Items Needed to Set Up a Blue-Tongued Skink’s Home
Artificial logs, tree limbs, and greenery
Tweezers for Feeding
Providing some humidity for the skink in its tank is critical. This can either be achieved by misting, or by providing a hiding spot with humidity, such as a plastic box with moss to hold moisture. This is helpful with the skin shedding process.
Three important tips for maintaining the correct humidity for a blue-tongued skink include providing the pet with:
The correct substrate
A large water dish
A humidifier or fogger
Blue-tongued skinks need warm temperatures, to replicate their native land, Australia. An under-tank heater kept between 75-85 degrees Fahrenheit and a ‘basking light’ for the lizard to sun itself, are good options. Night temperatures can get as low as 70 degrees Fahrenheit, but going below this temperature is not advisable because they can become sick when exposed to anything below 70 degrees.
A large, shallow water bowl will be necessary because blue-tongued skinks like to soak in their water. Frequent cleaning of the water bowl is required because the skinks will quickly dirty their water dish.
Being a true omnivore, the blue-tongued skink’s diet should consist of both plant and animal origins. Providing variety ensures the blue-tongued skink gets the nutrition it needs in its diet. Adding a supplement of calcium and vitamin D is advised to minimize the chances of metabolic bone disease, which is one of the health issues seen frequently among skinks and other reptiles. This illness is brought on when the reptile’s phosphorous-to-calcium ratio is out of balance due to poor diet and/or poor ultraviolet lighting. If the skink develops symptoms such as tiredness, weakness, or broken bones, it’s a good indication of metabolic bone disease.
Skink owners are advised to feed their pets about 60% vegetables and fruits and 40% meats.
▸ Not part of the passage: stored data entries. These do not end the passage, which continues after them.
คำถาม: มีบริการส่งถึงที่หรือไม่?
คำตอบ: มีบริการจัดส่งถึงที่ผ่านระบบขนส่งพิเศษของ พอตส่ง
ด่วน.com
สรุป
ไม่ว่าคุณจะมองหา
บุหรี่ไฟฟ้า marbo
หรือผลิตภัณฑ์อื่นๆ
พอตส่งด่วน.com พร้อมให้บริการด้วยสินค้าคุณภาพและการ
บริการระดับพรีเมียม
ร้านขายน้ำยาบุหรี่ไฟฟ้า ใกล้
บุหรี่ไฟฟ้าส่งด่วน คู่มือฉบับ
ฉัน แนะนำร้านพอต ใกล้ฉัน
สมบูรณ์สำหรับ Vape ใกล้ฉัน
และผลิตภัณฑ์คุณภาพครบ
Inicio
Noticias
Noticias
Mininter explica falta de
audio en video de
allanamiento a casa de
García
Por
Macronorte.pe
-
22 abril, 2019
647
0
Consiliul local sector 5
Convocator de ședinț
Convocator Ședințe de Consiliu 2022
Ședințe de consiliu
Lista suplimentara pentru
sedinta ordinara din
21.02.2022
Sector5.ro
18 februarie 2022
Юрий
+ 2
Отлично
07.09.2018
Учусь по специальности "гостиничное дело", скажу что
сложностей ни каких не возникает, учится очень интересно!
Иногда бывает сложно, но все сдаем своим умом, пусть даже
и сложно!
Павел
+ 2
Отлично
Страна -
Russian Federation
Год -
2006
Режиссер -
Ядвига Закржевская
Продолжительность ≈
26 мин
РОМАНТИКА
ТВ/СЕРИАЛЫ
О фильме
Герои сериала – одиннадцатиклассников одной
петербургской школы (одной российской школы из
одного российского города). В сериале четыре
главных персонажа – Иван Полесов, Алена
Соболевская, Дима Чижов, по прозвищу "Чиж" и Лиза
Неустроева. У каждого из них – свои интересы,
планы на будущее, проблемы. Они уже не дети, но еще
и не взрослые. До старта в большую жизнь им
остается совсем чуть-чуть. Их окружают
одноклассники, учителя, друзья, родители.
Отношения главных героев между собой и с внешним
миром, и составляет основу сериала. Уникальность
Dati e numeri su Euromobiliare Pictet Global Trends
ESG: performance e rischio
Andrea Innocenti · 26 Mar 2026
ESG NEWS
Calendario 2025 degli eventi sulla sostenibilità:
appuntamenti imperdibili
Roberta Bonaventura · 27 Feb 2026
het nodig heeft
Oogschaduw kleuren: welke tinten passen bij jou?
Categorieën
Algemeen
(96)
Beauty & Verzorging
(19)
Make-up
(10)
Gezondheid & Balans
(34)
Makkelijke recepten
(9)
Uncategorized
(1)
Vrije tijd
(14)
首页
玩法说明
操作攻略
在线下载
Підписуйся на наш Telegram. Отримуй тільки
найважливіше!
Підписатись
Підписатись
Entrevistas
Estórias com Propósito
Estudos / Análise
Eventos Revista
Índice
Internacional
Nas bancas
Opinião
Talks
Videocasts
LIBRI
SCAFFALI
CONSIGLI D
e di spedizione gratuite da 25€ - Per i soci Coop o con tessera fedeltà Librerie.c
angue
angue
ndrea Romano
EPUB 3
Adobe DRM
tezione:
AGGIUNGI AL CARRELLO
This balance will help maintain a healthy pet. If a blue-tongued skink gets too much protein in their diet, it can lead to digestive and other health issues.
Examples of vegetables and fruits to feed the blue-tongued skink include lettuce, spinach, leafy greens, carrots, squash, green beans, strawberries, watermelon, cantaloupe, or bananas. As far as meat/protein sources, options include low-fat canned dog food, live insects, earthworms, silkworms, roaches, slugs, beetles, or fresh meat. Pet stores sell appropriate live insects that are gut-loaded and supplemented, which is a good way to ensure the skink stays healthy. Skinks enjoy pinkie mice as an occasional calcium-loaded treat, which can also be purchased at pet stores.
Adults (eight months and over): once or twice per week.
Juveniles (three to eight months): three times per week.
Babies (less than three months): feed every day.
Handling the Blue-Tongued Skink
Getting some bonding time with your pet skink will involve interaction by handling it. Here are some important tips to remember when interacting with a blue-tongued skink:
Be certain to support the whole body
Use gentle and slow movement at all times
Avoid any forceful interaction such as trying to control and/or hold it back from moving
Refrain from handling all together during skin shedding process
Forming a Bond with Blue-Tongued Skinks
These reptiles are especially good at forming a bond with their pet owners. Skinks become accustomed to human voices and can remember both the voice and the face of their owners. Taking time to interact with the blue-tongued skink helps with easily taming it. They enjoy being talked to, and some owners compare the skink’s eyes with human eyes, showing feelings and emotions. With this reptile’s long lifespan and personality traits, it is easy to see why blue-tongued skinks have become such a popular pet.